Family that overcame homelessness ‘back to square one’ after fire destroyed Chesterfield house
CHESTERFIELD COUNTY, Va. (WRIC) -- A family that overcame homelessness is starting over again after a fire destroyed their Chesterfield home on March 10.
Mother Jatarra Ruffin said the family is taking things one day at a time now that she, her three young children and their grandmother are without a home.
She said she was at work when she got a phone call no one wants to hear.
"They were like, your kids are okay, but unfortunately your house burnt down," Ruffin said. "And I just lost it."
The home on Providence Creek Road was a symbol of the work Ruffin had put in to get her and her family out of homelessness. That day it was gone in a matter of minutes.
Ruffin's 16-year-old son Teshawn had just gotten home from school that Monday and sat down to eat when a neighbor starting banging on their door.
"She's like your house on fire, your house on fire," Teshawn said. "I'm like, what? I'm just eating cereal. So I was shocked."
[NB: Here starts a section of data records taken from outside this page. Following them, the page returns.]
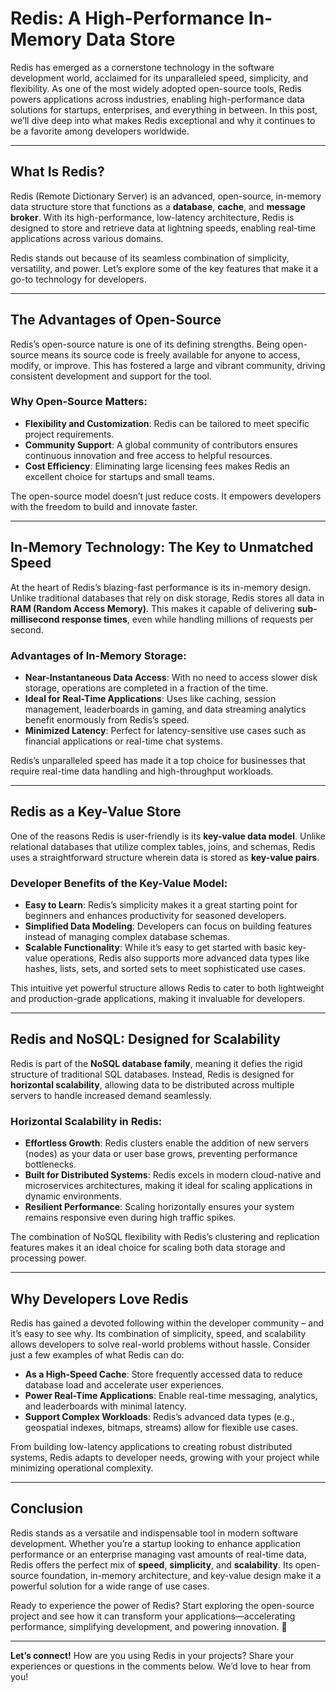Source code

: # Redis: A High-Performance In-Memory Data Store

Redis has emerged as a cornerstone technology in the software development world, acclaimed for its unparalleled speed, simplicity, and flexibility. As one of the most widely adopted open-source tools, Redis powers applications across industries, enabling high-performance data solutions for startups, enterprises, and everything in between. In this post, we’ll dive deep into what makes Redis exceptional and why it continues to be a favorite among developers worldwide.

---

## What Is Redis?

Redis (Remote Dictionary Server) is an advanced, open-source, in-memory data structure store that functions as a **database**, **cache**, and **message broker**. With its high-performance, low-latency architecture, Redis is designed to store and retrieve data at lightning speeds, enabling real-time applications across various domains.

Redis stands out because of its seamless combination of simplicity, versatility, and power. Let’s explore some of the key features that make it a go-to technology for developers.

---

## The Advantages of Open-Source

Redis’s open-source nature is one of its defining strengths. Being open-source means its source code is freely available for anyone to access, modify, or improve. This has fostered a large and vibrant community, driving consistent development and support for the tool.

### Why Open-Source Matters:
- **Flexibility and Customization**: Redis can be tailored to meet specific project requirements.
- **Community Support**: A global community of contributors ensures continuous innovation and free access to helpful resources.
- **Cost Efficiency**: Eliminating large licensing fees makes Redis an excellent choice for startups and small teams.

The open-source model doesn’t just reduce costs. It empowers developers with the freedom to build and innovate faster.

---

## In-Memory Technology: The Key to Unmatched Speed

At the heart of Redis’s blazing-fast performance is its in-memory design. Unlike traditional databases that rely on disk storage, Redis stores all data in **RAM (Random Access Memory)**. This makes it capable of delivering **sub-millisecond response times**, even while handling millions of requests per second.

### Advantages of In-Memory Storage:
- **Near-Instantaneous Data Access**: With no need to access slower disk storage, operations are completed in a fraction of the time.
- **Ideal for Real-Time Applications**: Uses like caching, session management, leaderboards in gaming, and data streaming analytics benefit enormously from Redis’s speed.
- **Minimized Latency**: Perfect for latency-sensitive use cases such as financial applications or real-time chat systems.

Redis’s unparalleled speed has made it a top choice for businesses that require real-time data handling and high-throughput workloads.

---

## Redis as a Key-Value Store

One of the reasons Redis is user-friendly is its **key-value data model**. Unlike relational databases that utilize complex tables, joins, and schemas, Redis uses a straightforward structure wherein data is stored as **key-value pairs**.

### Developer Benefits of the Key-Value Model:
- **Easy to Learn**: Redis’s simplicity makes it a great starting point for beginners and enhances productivity for seasoned developers.
- **Simplified Data Modeling**: Developers can focus on building features instead of managing complex database schemas.
- **Scalable Functionality**: While it’s easy to get started with basic key-value operations, Redis also supports more advanced data types like hashes, lists, sets, and sorted sets to meet sophisticated use cases.

This intuitive yet powerful structure allows Redis to cater to both lightweight and production-grade applications, making it invaluable for developers.

---

## Redis and NoSQL: Designed for Scalability

Redis is part of the **NoSQL database family**, meaning it defies the rigid structure of traditional SQL databases. Instead, Redis is designed for **horizontal scalability**, allowing data to be distributed across multiple servers to handle increased demand seamlessly.

### Horizontal Scalability in Redis:
- **Effortless Growth**: Redis clusters enable the addition of new servers (nodes) as your data or user base grows, preventing performance bottlenecks.
- **Built for Distributed Systems**: Redis excels in modern cloud-native and microservices architectures, making it ideal for scaling applications in dynamic environments.
- **Resilient Performance**: Scaling horizontally ensures your system remains responsive even during high traffic spikes.

The combination of NoSQL flexibility with Redis’s clustering and replication features makes it an ideal choice for scaling both data storage and processing power.

---

## Why Developers Love Redis

Redis has gained a devoted following within the developer community – and it’s easy to see why. Its combination of simplicity, speed, and scalability allows developers to solve real-world problems without hassle. Consider just a few examples of what Redis can do:

- **As a High-Speed Cache**: Store frequently accessed data to reduce database load and accelerate user experiences.
- **Power Real-Time Applications**: Enable real-time messaging, analytics, and leaderboards with minimal latency.
- **Support Complex Workloads**: Redis’s advanced data types (e.g., geospatial indexes, bitmaps, streams) allow for flexible use cases.

From building low-latency applications to creating robust distributed systems, Redis adapts to developer needs, growing with your project while minimizing operational complexity.

---

## Conclusion

Redis stands as a versatile and indispensable tool in modern software development. Whether you’re a startup looking to enhance application performance or an enterprise managing vast amounts of real-time data, Redis offers the perfect mix of **speed**, **simplicity**, and **scalability**. Its open-source foundation, in-memory architecture, and key-value design make it a powerful solution for a wide range of use cases.

Ready to experience the power of Redis? Start exploring the open-source project and see how it can transform your applications—accelerating performance, simplifying development, and powering innovation. 🚀

---

**Let’s connect!** How are you using Redis in your projects? Share your experiences or questions in the comments below. We’d love to hear from you!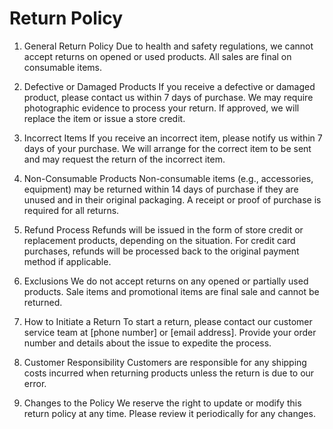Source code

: # Return Policy


1. General Return Policy
Due to health and safety regulations, we cannot accept returns on opened or used products. All sales are final on consumable items.

2. Defective or Damaged Products
If you receive a defective or damaged product, please contact us within 7 days of purchase. We may require photographic evidence to process your return.
If approved, we will replace the item or issue a store credit.
3. Incorrect Items
If you receive an incorrect item, please notify us within 7 days of your purchase. We will arrange for the correct item to be sent and may request the return of the incorrect item.
4. Non-Consumable Products
Non-consumable items (e.g., accessories, equipment) may be returned within 14 days of purchase if they are unused and in their original packaging.
A receipt or proof of purchase is required for all returns.
5. Refund Process
Refunds will be issued in the form of store credit or replacement products, depending on the situation.
For credit card purchases, refunds will be processed back to the original payment method if applicable.
6. Exclusions
We do not accept returns on any opened or partially used products.
Sale items and promotional items are final sale and cannot be returned.
7. How to Initiate a Return
To start a return, please contact our customer service team at [phone number] or [email address]. Provide your order number and details about the issue to expedite the process.
8. Customer Responsibility
Customers are responsible for any shipping costs incurred when returning products unless the return is due to our error.
9. Changes to the Policy
We reserve the right to update or modify this return policy at any time. Please review it periodically for any changes.
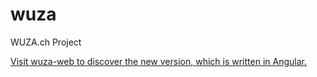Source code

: # wuza
WUZA.ch Project

[Visit wuza-web to discover the new version, which is written in Angular.](https://github.com/just-me-/wuza-web)
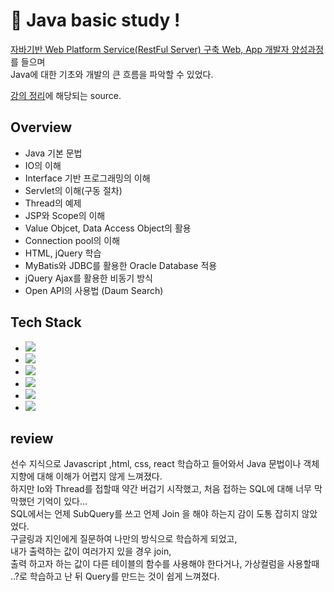 [theory-study]: https://github.com/ohchangyeol/bitcamp-theory-study "theory study"
[aiacademy]: https://goai.co.kr "AIA aiacademy"

# 📄 Java basic study !

[자바기반 Web Platform Service(RestFul Server) 구축 Web, App 개발자 양성과정][aiacademy]를 들으며  
Java에 대한 기초와 개발의 큰 흐름을 파악할 수 있었다.

[강의 정리][theory-study]에 해당되는 source.

## Overview
- Java 기본 문법
- IO의 이해
- Interface 기반 프로그래밍의 이해
- Servlet의 이해(구동 절차)
- Thread의 예제
- JSP와 Scope의 이해
- Value Objcet, Data Access Object의 활용
- Connection pool의 이해
- HTML, jQuery 학습
- MyBatis와 JDBC를 활용한 Oracle Database 적용
- jQuery Ajax를 활용한 비동기 방식
- Open API의 사용법 (Daum Search)

## Tech Stack

 - <img src="https://img.shields.io/badge/Java-8-007396?style=flat&logo=java&logoColor=white"/></a>&nbsp;
 - <img src="https://img.shields.io/badge/Tomcat-7.0.55-F8DC75?style=flat&logo=Apache Tomcat&logoColor=F8DC75"/></a>&nbsp;
 - <img src="https://img.shields.io/badge/jQuery-2.1.4-0769AD?style=flat&logo=jquery&logoColor=F8DC75"/></a>&nbsp;
 - <img src="https://img.shields.io/badge/Oracle-10g-F80000?style=flat&logo=Oracle&logoColor=F80000"/></a>&nbsp;
 - <img src="https://img.shields.io/badge/MyBatis-3.4.6-000000?style=flat&logo=MyBatis"/></a>&nbsp;
 - <img src="https://img.shields.io/badge/Log4j-3.4.6-FF5722?style=flat&logo=Log4j"/></a>&nbsp;

## review
선수 지식으로 Javascript ,html, css, react 학습하고 들어와서 Java 문법이나 객체지향에 대해 이해가 어렵지 않게 느껴졌다.  
하지만 Io와 Thread를 접할때 약간 버겁기 시작했고, 처음 접하는 SQL에 대해 너무 막막했던 기억이 있다...  
SQL에서는 언제 SubQuery를 쓰고 언제 Join 을 해야 하는지 감이 도통 잡히지 않았었다.  
구글링과 지인에게 질문하여 나만의 방식으로 학습하게 되었고,  
내가 출력하는 값이 여러가지 있을 경우 join,  
출력 하고자 하는 값이 다른 테이블의 함수를 사용해야 한다거나, 가상컬럼을 사용할때 ..?로 학습하고 난 뒤 Query를 만드는 것이 쉽게 느껴졌다.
Teshawn's 11 and 12-year-old siblings were also in the house, asleep.
"I had to bang on the door, wake him up," Teshawn said. "It took like, two or three minutes. I wasn't going to leave him in the house. I had to make sure he was good."
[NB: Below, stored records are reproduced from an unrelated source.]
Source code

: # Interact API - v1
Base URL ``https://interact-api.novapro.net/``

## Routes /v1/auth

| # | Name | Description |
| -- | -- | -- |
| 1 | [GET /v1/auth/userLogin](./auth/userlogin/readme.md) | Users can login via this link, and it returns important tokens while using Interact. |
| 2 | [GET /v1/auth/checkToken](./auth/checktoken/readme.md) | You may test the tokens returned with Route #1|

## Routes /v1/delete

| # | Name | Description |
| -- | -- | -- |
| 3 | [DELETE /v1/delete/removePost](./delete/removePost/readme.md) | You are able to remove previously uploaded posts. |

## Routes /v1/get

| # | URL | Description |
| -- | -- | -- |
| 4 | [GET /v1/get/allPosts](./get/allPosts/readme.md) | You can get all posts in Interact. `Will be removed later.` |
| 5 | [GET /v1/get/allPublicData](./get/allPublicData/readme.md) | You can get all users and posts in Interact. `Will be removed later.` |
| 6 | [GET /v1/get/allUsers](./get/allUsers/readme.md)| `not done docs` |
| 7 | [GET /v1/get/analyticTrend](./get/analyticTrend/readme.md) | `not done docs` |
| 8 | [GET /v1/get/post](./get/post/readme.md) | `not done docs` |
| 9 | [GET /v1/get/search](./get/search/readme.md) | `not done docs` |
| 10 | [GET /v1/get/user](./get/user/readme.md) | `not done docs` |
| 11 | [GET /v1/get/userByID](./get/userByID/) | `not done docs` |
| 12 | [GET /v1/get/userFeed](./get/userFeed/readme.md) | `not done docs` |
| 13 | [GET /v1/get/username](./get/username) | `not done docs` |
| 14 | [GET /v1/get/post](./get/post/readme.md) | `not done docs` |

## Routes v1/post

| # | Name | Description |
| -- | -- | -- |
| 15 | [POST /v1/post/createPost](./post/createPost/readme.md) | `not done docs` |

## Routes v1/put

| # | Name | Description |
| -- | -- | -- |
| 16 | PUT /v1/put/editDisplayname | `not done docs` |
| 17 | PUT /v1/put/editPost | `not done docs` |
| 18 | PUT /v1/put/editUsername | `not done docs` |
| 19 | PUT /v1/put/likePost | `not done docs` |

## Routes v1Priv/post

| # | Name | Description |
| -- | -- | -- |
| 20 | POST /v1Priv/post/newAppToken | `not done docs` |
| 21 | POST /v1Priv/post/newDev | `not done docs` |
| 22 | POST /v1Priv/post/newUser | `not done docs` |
When Chesterfield Fire and EMS crews arrived at 4:20 p.m., they found flames coming through the roof. It took them about an hour to get it under control.
They said the fire likely started on the outside of the house. The windy conditions also spread the fire to the siding and gutters of a neighboring home.
"We were just watching our house," Teshawn said. "Everything, just gone."
"When we finally was able to go upstairs and we seen like, you know, the damage and stuff that it caused upstairs," Ruffin said. "It's like, yeah, the whole house is destroyed."
Ruffin said the family had been living there for just over a year.
The home was a point of pride for Ruffin, who said for years the family had struggled to find secure housing while she worked minimum wage jobs, sometimes two at a time.
"My goal was to go back to school, get my diploma, get a good career," Ruffin said. "I did that, get off public assistance, everything."
"I felt like I met my goals and then it's like, I feel like now is like I'm back to square one. Like starting over," Ruffin said.
Ruffin and her family are staying at hotels, relying on help from friends and family for things like clothes for the kids. She said she's extremely grateful for the support she's had so far, but it's been an extremely difficult time.
"I wouldn't wish this on nobody. I don't know how we're going to get through it," Ruffin said. "I feel lost a little bit, honestly. But all I can do is take it one day at a time."
The cause of the fire is still under investigation.